* SHORT EXERCISE *
Rewrite all of the rows that follow, swapping "collector number" for "field number" wherever it appears and keeping everything else as it is.

* SOURCE MATERIAL *
^^^^^^^^

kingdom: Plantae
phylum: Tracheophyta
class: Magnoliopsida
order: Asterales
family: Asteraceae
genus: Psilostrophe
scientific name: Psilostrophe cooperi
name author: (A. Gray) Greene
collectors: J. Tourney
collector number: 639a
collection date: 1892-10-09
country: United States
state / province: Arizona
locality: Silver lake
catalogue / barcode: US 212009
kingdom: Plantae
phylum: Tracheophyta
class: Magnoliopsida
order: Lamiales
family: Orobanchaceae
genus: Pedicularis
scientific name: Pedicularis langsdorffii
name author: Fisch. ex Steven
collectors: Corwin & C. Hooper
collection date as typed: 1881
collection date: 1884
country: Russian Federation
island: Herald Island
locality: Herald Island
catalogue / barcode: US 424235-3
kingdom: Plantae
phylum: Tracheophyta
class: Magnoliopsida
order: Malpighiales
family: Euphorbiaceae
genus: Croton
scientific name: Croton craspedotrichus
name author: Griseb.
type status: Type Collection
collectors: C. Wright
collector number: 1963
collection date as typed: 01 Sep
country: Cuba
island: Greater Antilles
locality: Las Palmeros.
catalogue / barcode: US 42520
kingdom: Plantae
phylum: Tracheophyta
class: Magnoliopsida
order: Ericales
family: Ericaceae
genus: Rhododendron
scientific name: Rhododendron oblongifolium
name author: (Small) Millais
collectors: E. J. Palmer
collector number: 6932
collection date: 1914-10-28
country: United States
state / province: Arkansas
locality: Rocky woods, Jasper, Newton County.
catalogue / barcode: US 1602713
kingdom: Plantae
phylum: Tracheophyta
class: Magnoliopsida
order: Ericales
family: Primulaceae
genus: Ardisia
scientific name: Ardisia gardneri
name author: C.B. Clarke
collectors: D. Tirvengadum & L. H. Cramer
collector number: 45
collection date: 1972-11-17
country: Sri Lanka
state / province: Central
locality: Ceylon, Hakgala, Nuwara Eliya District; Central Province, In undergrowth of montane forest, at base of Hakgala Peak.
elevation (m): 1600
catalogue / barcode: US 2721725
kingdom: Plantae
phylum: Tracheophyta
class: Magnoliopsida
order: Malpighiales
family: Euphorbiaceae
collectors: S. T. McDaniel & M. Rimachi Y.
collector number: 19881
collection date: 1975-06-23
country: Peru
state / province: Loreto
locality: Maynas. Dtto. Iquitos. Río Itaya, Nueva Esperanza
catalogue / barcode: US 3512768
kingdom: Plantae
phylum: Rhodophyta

^^^^^^^^

* SOLUTION TO THE PROBLEM *
kingdom: Plantae
phylum: Tracheophyta
class: Magnoliopsida
order: Asterales
family: Asteraceae
genus: Psilostrophe
scientific name: Psilostrophe cooperi
name author: (A. Gray) Greene
collectors: J. Tourney
field number: 639a
collection date: 1892-10-09
country: United States
state / province: Arizona
locality: Silver lake
catalogue / barcode: US 212009
kingdom: Plantae
phylum: Tracheophyta
class: Magnoliopsida
order: Lamiales
family: Orobanchaceae
genus: Pedicularis
scientific name: Pedicularis langsdorffii
name author: Fisch. ex Steven
collectors: Corwin & C. Hooper
collection date as typed: 1881
collection date: 1884
country: Russian Federation
island: Herald Island
locality: Herald Island
catalogue / barcode: US 424235-3
kingdom: Plantae
phylum: Tracheophyta
class: Magnoliopsida
order: Malpighiales
family: Euphorbiaceae
genus: Croton
scientific name: Croton craspedotrichus
name author: Griseb.
type status: Type Collection
collectors: C. Wright
field number: 1963
collection date as typed: 01 Sep
country: Cuba
island: Greater Antilles
locality: Las Palmeros.
catalogue / barcode: US 42520
kingdom: Plantae
phylum: Tracheophyta
class: Magnoliopsida
order: Ericales
family: Ericaceae
genus: Rhododendron
scientific name: Rhododendron oblongifolium
name author: (Small) Millais
collectors: E. J. Palmer
field number: 6932
collection date: 1914-10-28
country: United States
state / province: Arkansas
locality: Rocky woods, Jasper, Newton County.
catalogue / barcode: US 1602713
kingdom: Plantae
phylum: Tracheophyta
class: Magnoliopsida
order: Ericales
family: Primulaceae
genus: Ardisia
scientific name: Ardisia gardneri
name author: C.B. Clarke
collectors: D. Tirvengadum & L. H. Cramer
field number: 45
collection date: 1972-11-17
country: Sri Lanka
state / province: Central
locality: Ceylon, Hakgala, Nuwara Eliya District; Central Province, In undergrowth of montane forest, at base of Hakgala Peak.
elevation (m): 1600
catalogue / barcode: US 2721725
kingdom: Plantae
phylum: Tracheophyta
class: Magnoliopsida
order: Malpighiales
family: Euphorbiaceae
collectors: S. T. McDaniel & M. Rimachi Y.
field number: 19881
collection date: 1975-06-23
country: Peru
state / province: Loreto
locality: Maynas. Dtto. Iquitos. Río Itaya, Nueva Esperanza
catalogue / barcode: US 3512768
kingdom: Plantae
phylum: Rhodophyta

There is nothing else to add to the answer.